The deer, turkeys, and squirrels love the cracked corn. My feeding area is next to a stream and many mornings or late evenings I will watch four or five does exit the stream to graze on the emerging grass and corn snacks I have put out for them. The same with the turkeys. The squirrels…well you know squirrels.

Yesterday evening I saw a red tail hawk was sitting on a dead stick up in my yard waste pile. Eyes glued to the food scrap pile…waiting. I was waiting too but finally gave up due to boredom and my own hunger. I guess it would be different if I didn’t have the tomato sandwich waiting to be made. I hope she found supper.
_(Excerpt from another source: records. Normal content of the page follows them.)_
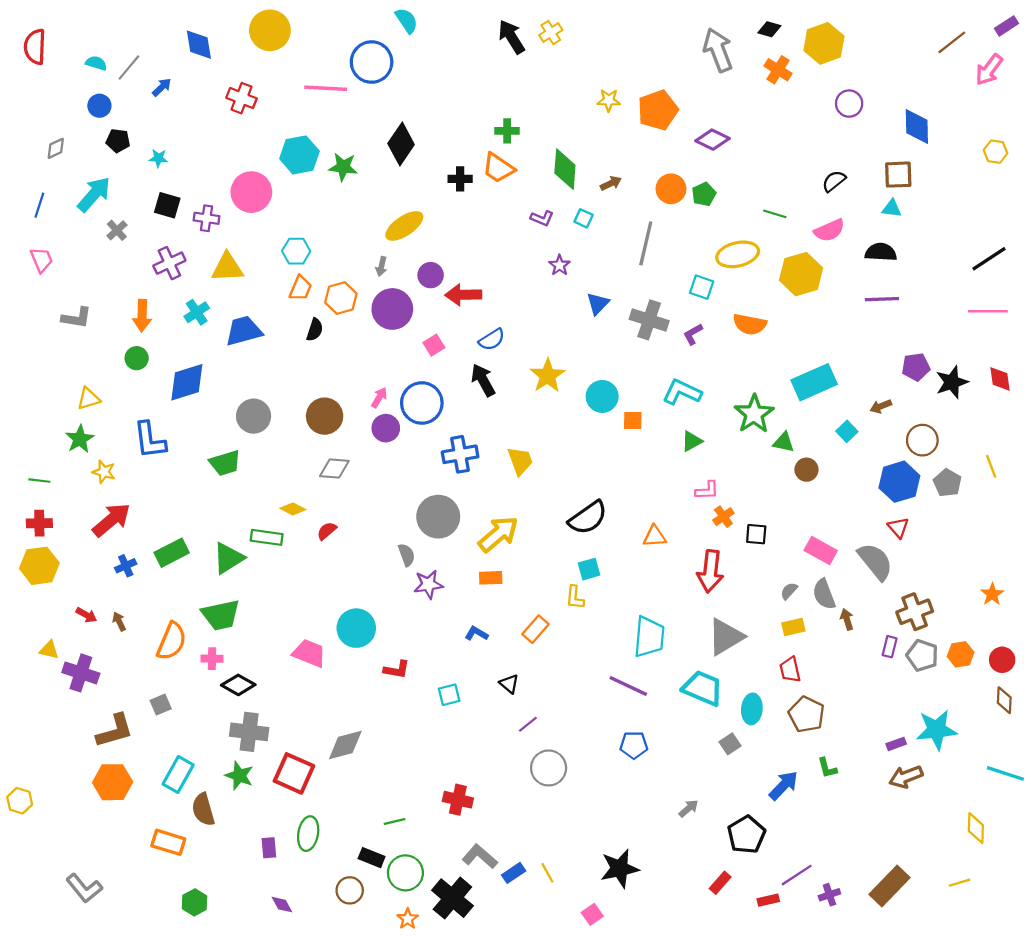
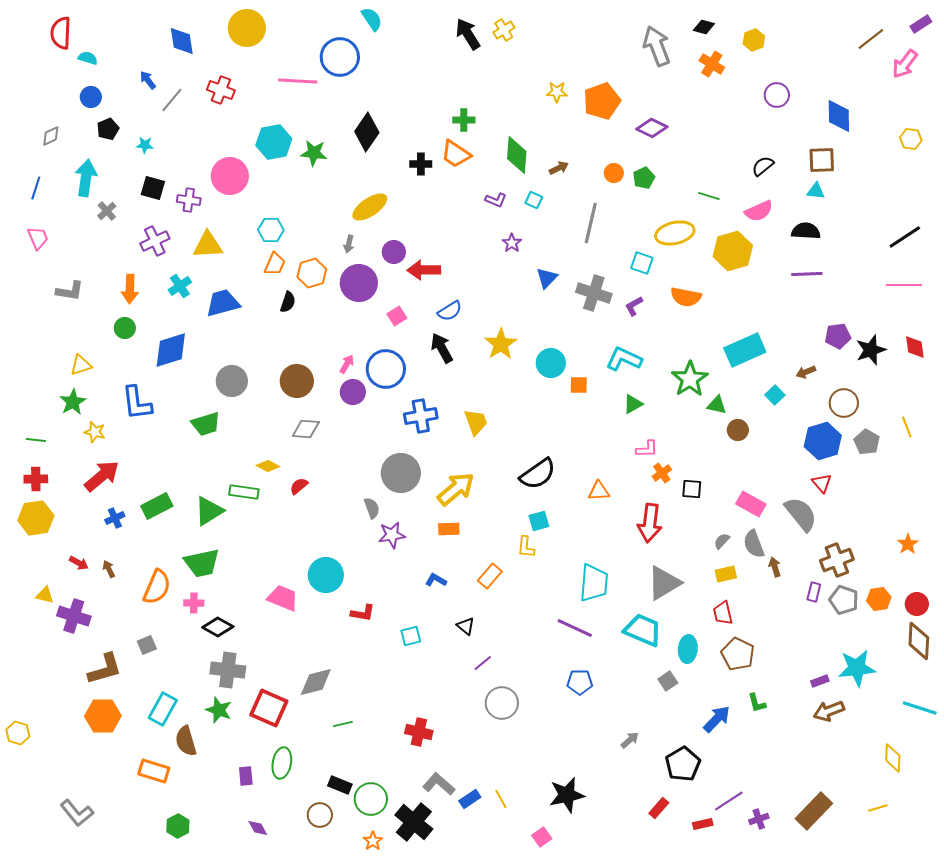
yellow hexagon: (824, 43) -> (754, 40), size x0.6
red semicircle: (35, 47) -> (61, 33), moved
gray line: (129, 67) -> (172, 100), moved
blue arrow: (162, 87) -> (148, 80), turned -84
black pentagon: (118, 141) -> (108, 129), turned -30
orange circle: (671, 189) -> (614, 173), size x0.7
cyan arrow: (94, 194) -> (86, 178), turned -33
brown diamond: (1004, 700) -> (919, 641), size x1.5
green line: (395, 822) -> (343, 724), moved

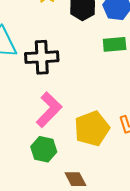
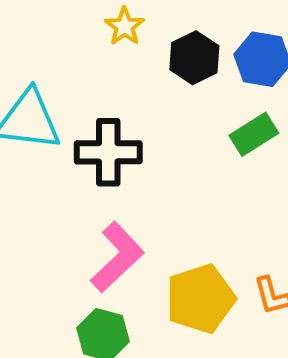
green rectangle: (115, 44) -> (254, 134), turned -30

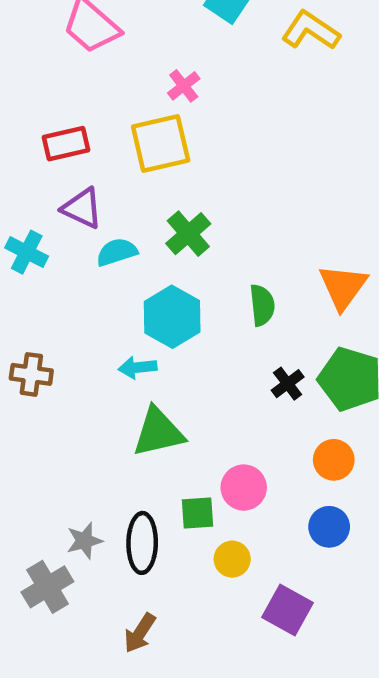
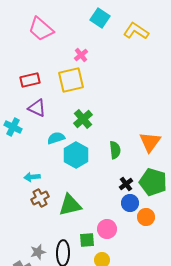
cyan semicircle: (117, 252) -> (56, 138), moved
cyan arrow: (138, 368) -> (32, 177), moved
brown cross: (31, 374) -> (40, 198), moved, turned -36
blue circle: (329, 527) -> (130, 203), moved

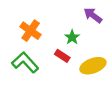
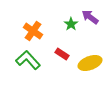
green star: (72, 37) -> (71, 24), moved

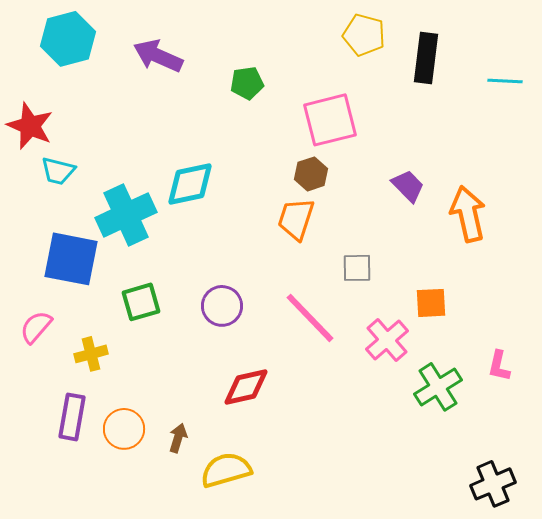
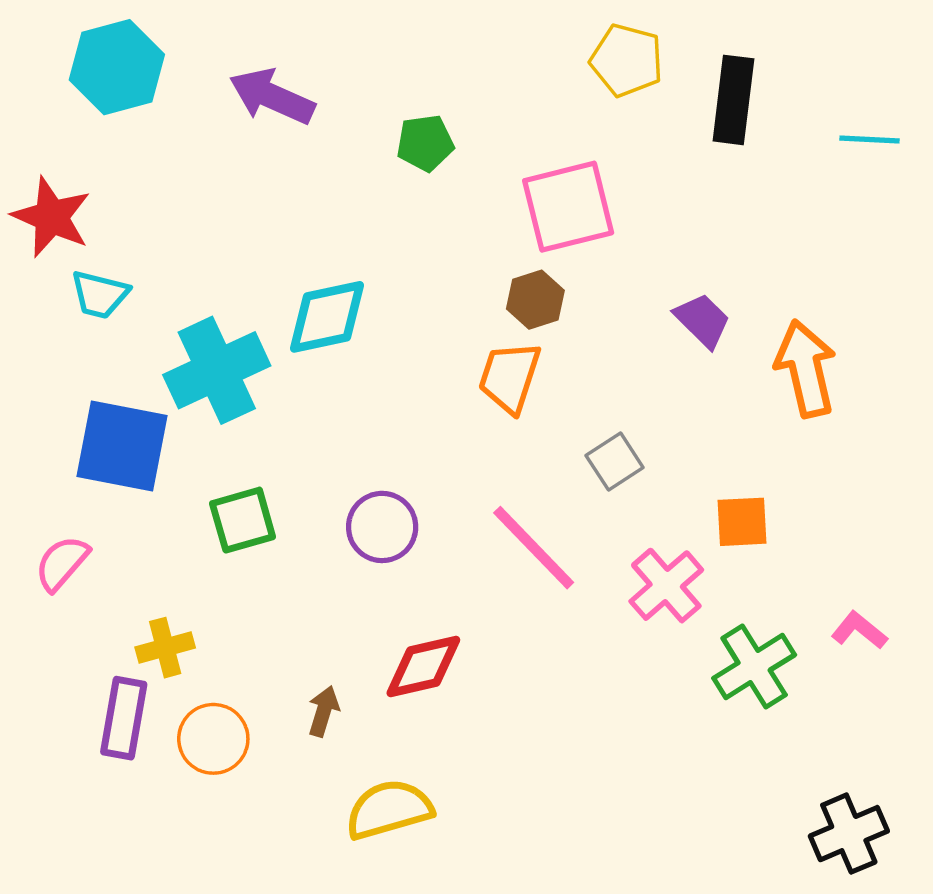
gray square: (357, 268) -> (615, 462), turned -32
yellow cross: (91, 354) -> (165, 648), moved
pink L-shape: (499, 366) -> (859, 630), turned 116
brown arrow: (178, 438) -> (324, 711), moved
Obviously, raccoons don’t like leftovers. I could salvage only a half-dozen ears. They were tasty but I won’t make the waiting mistake again…maybe.

Several years ago, my wife and I watched a large female raccoon braving our backyard and puppy dogs while attempting to figure out a way to get to my bird feeders hanging under our deck. My wife and I viewed her activities, enthralled, for fifteen or twenty minutes while using descriptors like cute, engaging, delightful, inventive and the such. She wasn’t nearly as delightful when she broke into our bedroom’s bath, opening the French doors, before trying to make off with the bucket of dry cat food we left there. My wife “engaged” her in a tug of war over the bucket before chasing her off with a snapping bathroom towel. Take that you little bandit-eyed critter!

Luckily, fresh corn is available just about everywhere in the foothills of the Blue Ridge this time of year…my colon might disagree since I’ve eaten it every day since July 1st…too much information? Like most foods homegrown, corn seems to be just a bit sweeter due to the sweat from your brow…hope the little bandit-eyed critters thought so.